M, male; F, female; K-MMSE, Korean version of the Mini-Mental Status Examination; TIS, Trunk Impairment Scale; BBS, Berg Balance Scale; FAC, Functional Ambulatory Classification; K-MBI, Korean version of Modified Barthel Index.

Table 2.
Comparison of therapeutic effects between LDT and HDT groups
LDT group
HDT group
p-value (LDT vs.
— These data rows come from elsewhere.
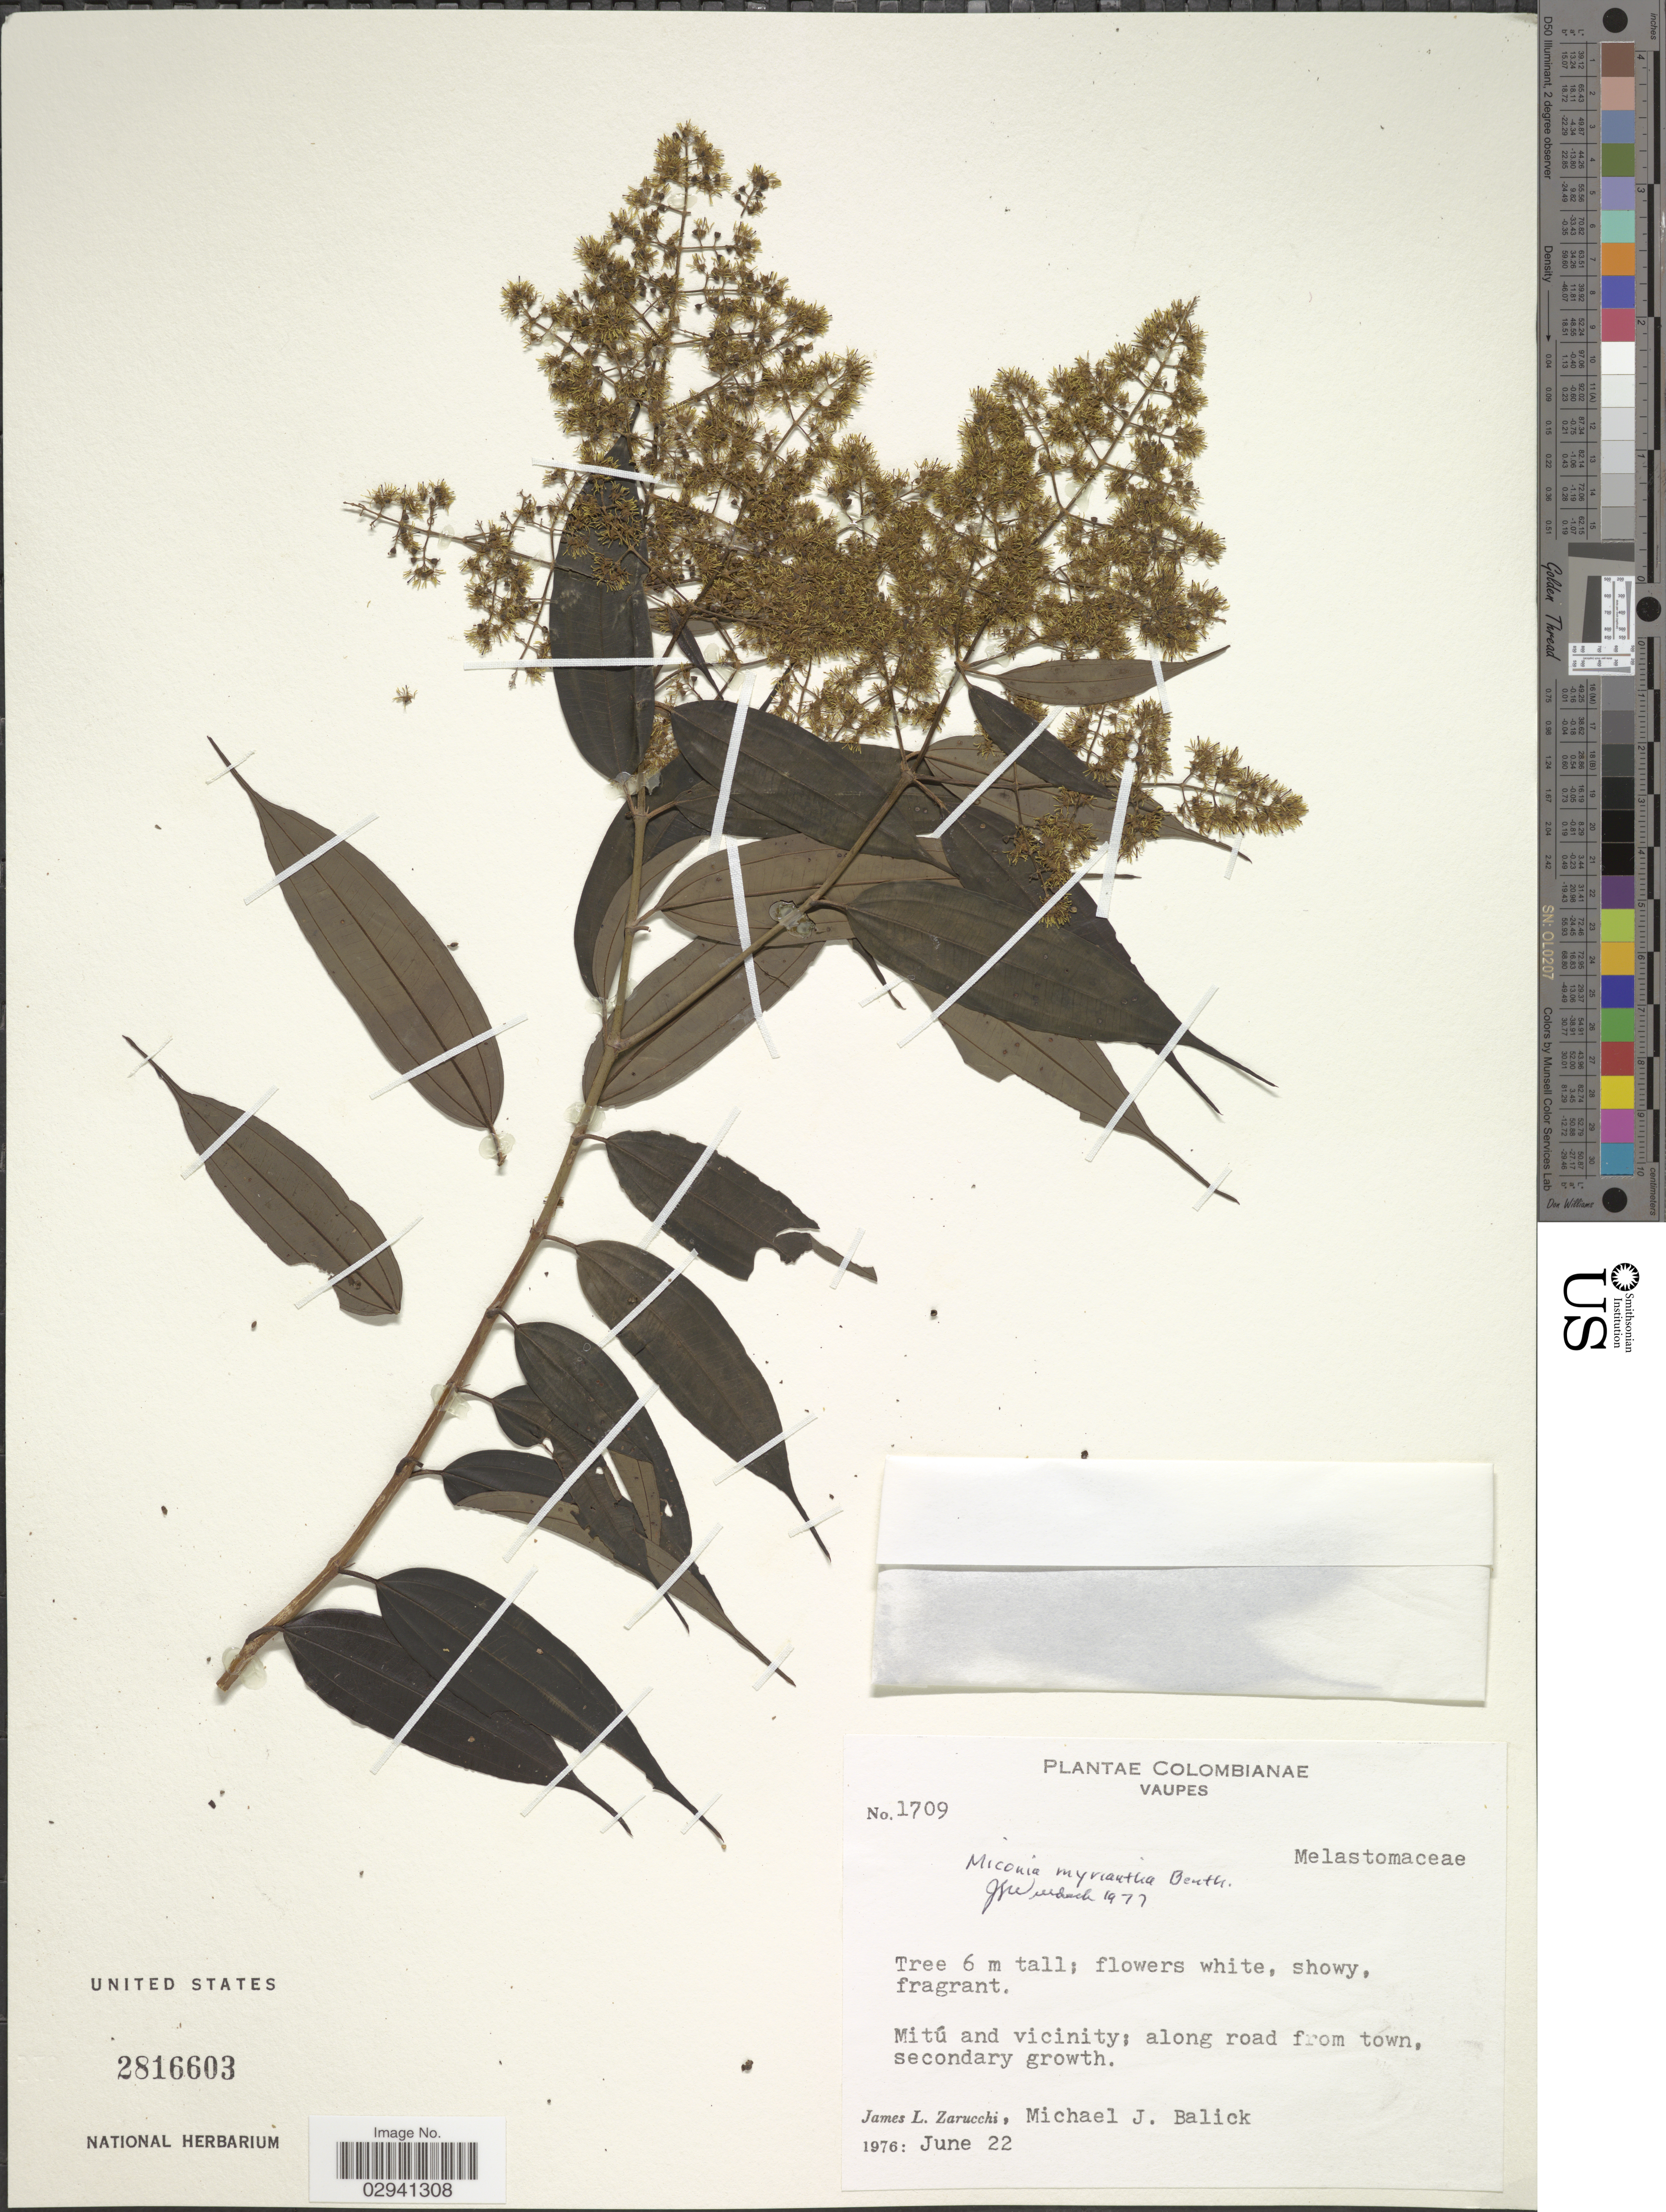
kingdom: Plantae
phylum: Tracheophyta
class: Magnoliopsida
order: Myrtales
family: Melastomataceae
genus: Miconia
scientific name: Miconia myriantha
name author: Benth.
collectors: J. L. Zarucchi & M. J. Balick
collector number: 1709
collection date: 1976-06-22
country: Colombia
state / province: Vaupés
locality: Mitú and vicinity; along road from town.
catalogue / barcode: US 2816603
HDT)
Pre-training Post-training p-value Pre-training Post-training p-value
TIS (score) 9.7±5.5 12.5±5.3 0.001* 9.3±5.5 15.3±4.1 0.000* 0.001**
 TIS-S 4.8±1.9 5.5±1.7 0.018* 4.7±1.9 6.5±0.9 0.001* 0.044**
 TIS-D 2.7±3.1 4.2±3.3 0.016* 2.9±2.8 5.5±2.6 0.000* 0.033**
 TIS-C 2.2±1.7 2.8±1.8 0.046* 1.7±1.7 3.5±1.4 0.000* 0.012**
BBS (score) 25.6±11.9 32.6±12.2 0.001* 22.9±15.7 28.1±16.7 0.001* 0.251
FAC (category) 2.0±1.1 2.7±1.1 0.008* 1.9±1.0 2.4±0.9 0.033* 0.393
K-MBI (score) 40.3±19.1 51.4±20.7 0.027* 44.3±11.9 57.0±14.5 0.001* 0.654

Values are presented as means±standard deviation.

LDT, low-dose training; HDT, high-dose training; TIS, Trunk Impairment Scale; TIS-S, static sitting balance subscale of TIS; TIS-D, dynamic sitting balance subscale of TIS; TIS-C, trunk coordination subscale of TIS; BBS, Berg Balance Scale; FAC, Functional Ambulatory Classification; K-MBI, Korean version of Modified Barthel Index.

* p<0.05, significant difference pre-training vs. post-training in a group.

** p<0.05, significant difference between groups.